- Directed by: Donald Swanson
- Release date: January 1, 1951;
- Running time: +63 minutes
- Country: South Africa

= The Magic Garden (1951 film) =

1951 film by Donald Swanson

The Magic Garden, also known as The Pennywhistle Blues, is a 1951 feature film produced and directed by British filmmaker Donald Swanson in South Africa, made in and around Johannesburg with an amateur cast. It is historically important in South African cinema as the first film with an all-black cast to be shown in the white cinemas in racially-segregated Johannesburg. It was nominated for two British Academy Film Awards (BAFTAs), for Best Film from any Source and Best British Film. It stars Tommy Ramokgopa, who also wrote some of the film's music.

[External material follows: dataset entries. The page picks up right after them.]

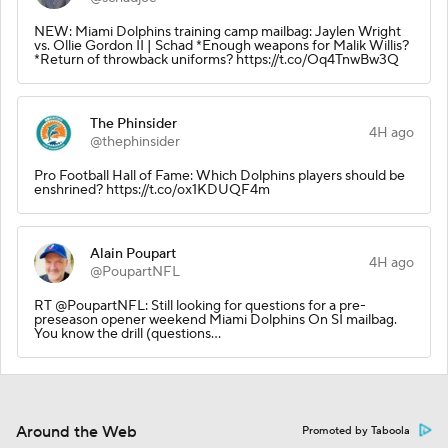
NEW: Miami Dolphins training camp mailbag: Jaylen Wright
vs. Ollie Gordon II | Schad *Enough weapons for Malik Willis?
*Return of throwback uniforms? https://t.co/Oq4TnwBw3Q
The Phinsider
4H ago
@thephinsider
Pro Football Hall of Fame: Which Dolphins players should be
enshrined? https://t.co/ox1KDUQF4m
Alain Poupart
4H ago
@PoupartNFL
RT @PoupartNFL: Still looking for questions for a pre-
preseason opener weekend Miami Dolphins On SI mailbag.
You know the drill (questions…
Around the Web
Promoted by Taboola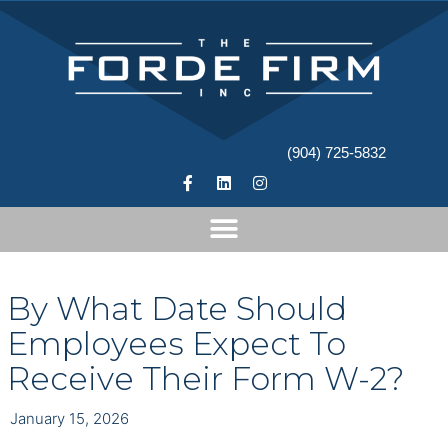
(904) 725-5832
By What Date Should
Employees Expect To
Receive Their Form W-2?
January 15, 2026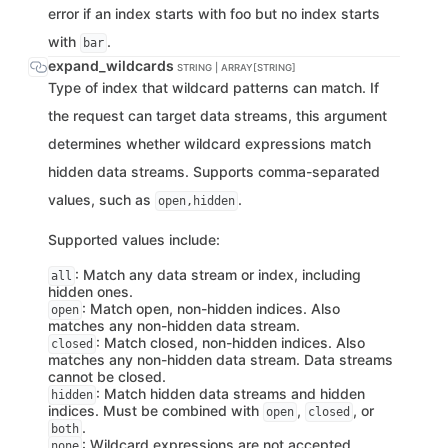
error if an index starts with foo but no index starts
with
.
bar
expand_wildcards
STRING | ARRAY[STRING]
Type of index that wildcard patterns can match. If
the request can target data streams, this argument
determines whether wildcard expressions match
hidden data streams. Supports comma-separated
values, such as
.
open,hidden
Supported values include:
: Match any data stream or index, including
all
hidden ones.
: Match open, non-hidden indices. Also
open
matches any non-hidden data stream.
: Match closed, non-hidden indices. Also
closed
matches any non-hidden data stream. Data streams
cannot be closed.
: Match hidden data streams and hidden
hidden
indices. Must be combined with
,
, or
open
closed
.
both
: Wildcard expressions are not accepted.
none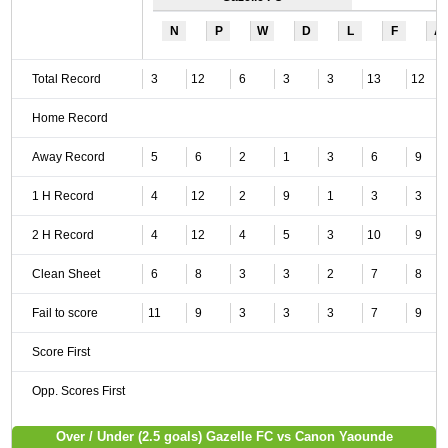
N
P
W
D
L
F
A
Total Record
3
12
6
3
3
13
12
Home Record
Away Record
5
6
2
1
3
6
9
1 H Record
4
12
2
9
1
3
3
2 H Record
4
12
4
5
3
10
9
Clean Sheet
6
8
3
3
2
7
8
Fail to score
11
9
3
3
3
7
9
Score First
Opp. Scores First
Over / Under (2.5 goals) Gazelle FC vs Canon Yaounde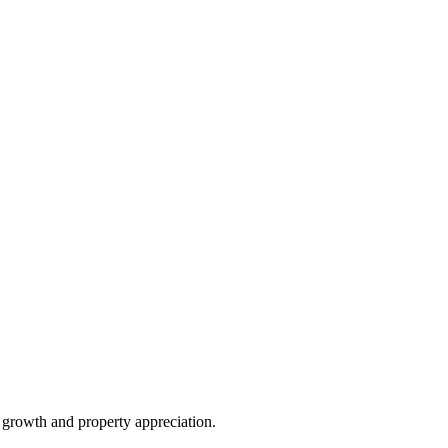
e growth and property appreciation.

Willard Cele contributes to the soundtrack by playing the "Pennywhistle Blues" on the pennywhistle.

==Plot==
The film is a comical fable about an old man who gives his life savings to a priest, only for the money to be stolen by a thief (Ramokgopa), setting off a series of adventures. Eventually the thief is caught and the money returned, but before then the money is able to bring much good to several people whose hands it passes through.

==Critical reaction==
On release it was highly praised by The New York Times, which noted its charm and vivacity and compared it to René Clair, particularly applauding Ramokgopa's performance. Jet found the film mediocre by western standards and technically crude, despite its historical importance.